An interesting thing here is that the drawing has multiple Prometheus instances with multiple sidecars. Thanos actually allows for deduplication of timeseries data. The data uploaded from the sidecars contains information about which prometheus instance the metrics are generated from, and adds that. The Querier can then deduplicate this data so that the metrics shown in Grafana are consistent and do not come sometimes from Prometheus A and sometimes from Prometheus B.

This design also allows for an interesting other Use Case: querying multiple clusters. As long as the storage location used by the sidecars for uploading the metrics is identical, the time series data is available to the Thanos Store and therefor the Querier and Grafana.
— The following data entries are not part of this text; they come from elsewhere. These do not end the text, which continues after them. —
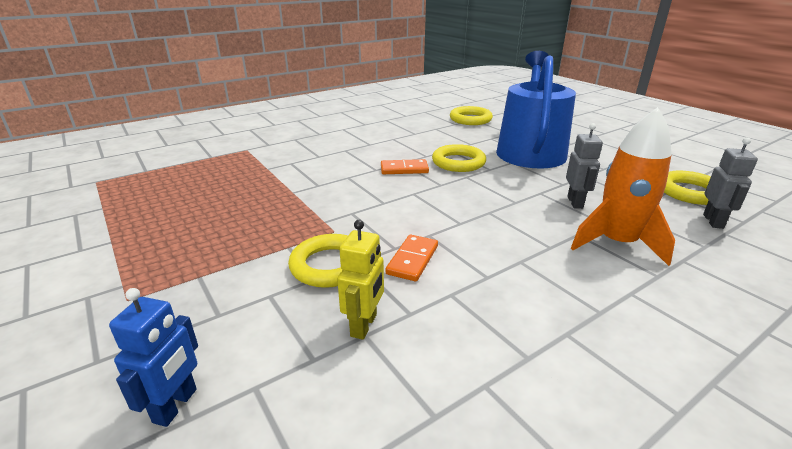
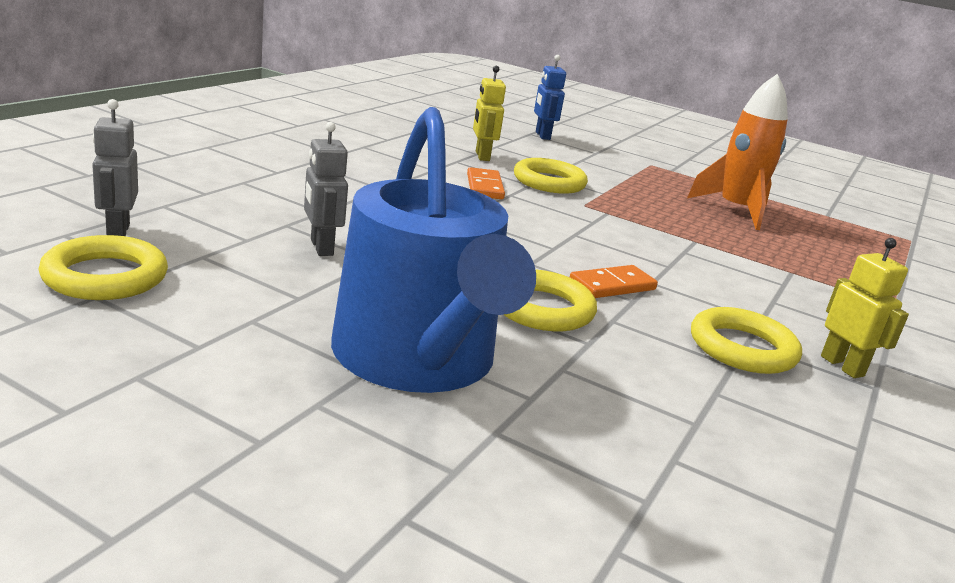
camera: 150 degrees right, 5 degrees down
yellow ring [450,106,493,125] -> yellow ring moved to [691,307,802,374]
orange rocket [571,107,675,266] -> orange rocket moved to [687,74,788,230]
none -> yellow robot [821,238,909,378]

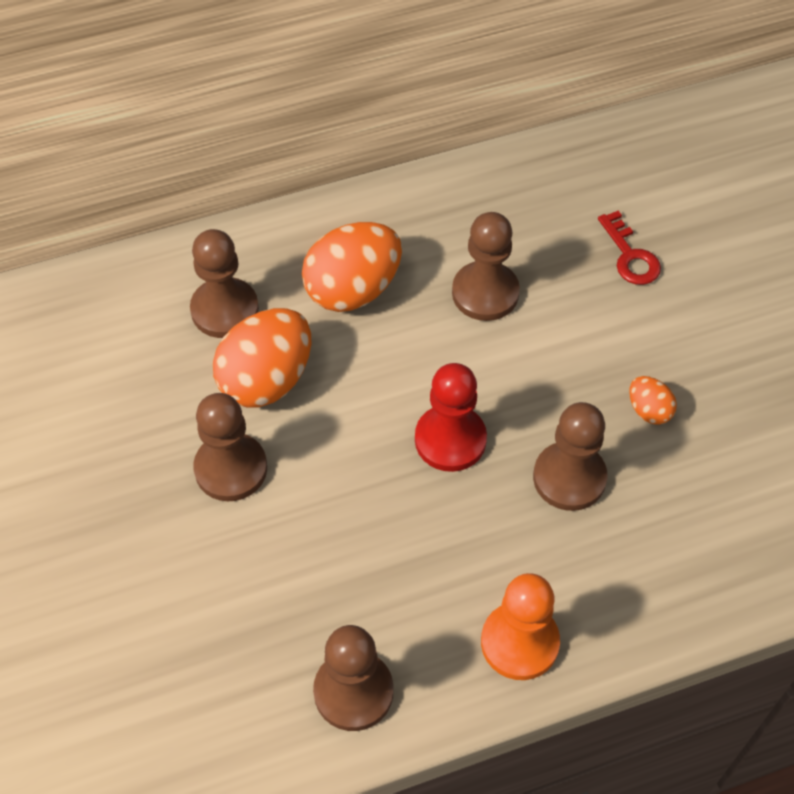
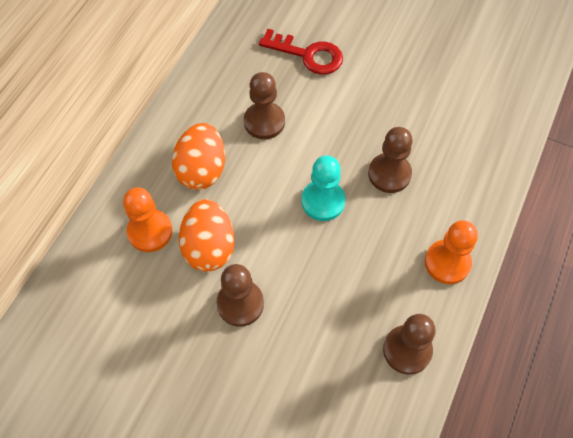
camera: 45 degrees left, 5 degrees up
brown pawn [190,229,259,338] -> orange pawn [123,187,173,252]
red pawn [415,363,487,472] -> turquoise pawn [301,156,346,221]
red key [598,211,661,285] -> red key [259,29,343,75], size x1.56
orange egg [629,376,677,425] -> none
That even allows to run Grafana, Querier and Store in a completely different part of the world if need be.

Is it worth it?​

Pros​

  • highly available Prometheus
  • increased reliability (decoupled query component)
  • infinite metric storage
  • query multiple clusters from a single point
  • easy to scale

Cons​

  • more complex architecture
  • increased resource usage

What are the biggest benefits for us?​

As stated in the beginning of this article one of our objectives for implementing Thanos was the increased metric retention to be able to look back further in time.

The most interesting features for us are to be able to:

  • analyze trends and identify anomalies within the mobile core network
  • visualize and graph service usage
  • predict service usage on peak days (think New Years Eve)
  • observe behaviour over multiple deployments (regions, customers and cloud providers)

Summary​

Even though Thanos comes with an increased architectural and operational complexity, we have to say after running it for a while, we think it is totally worth it. We can make architecture decisions by looking further back in time than before. It also has the additional advantage that a misconfiguration of a Prometheus deployment does not pull down the whole stack as Prometheus is HA and only updates one at a time. If the deployment fails, we can get notified and the deployment can be aborted. Also upgrades of the whole monitoring stack, can now be done gradually, which is also a great advantage for us!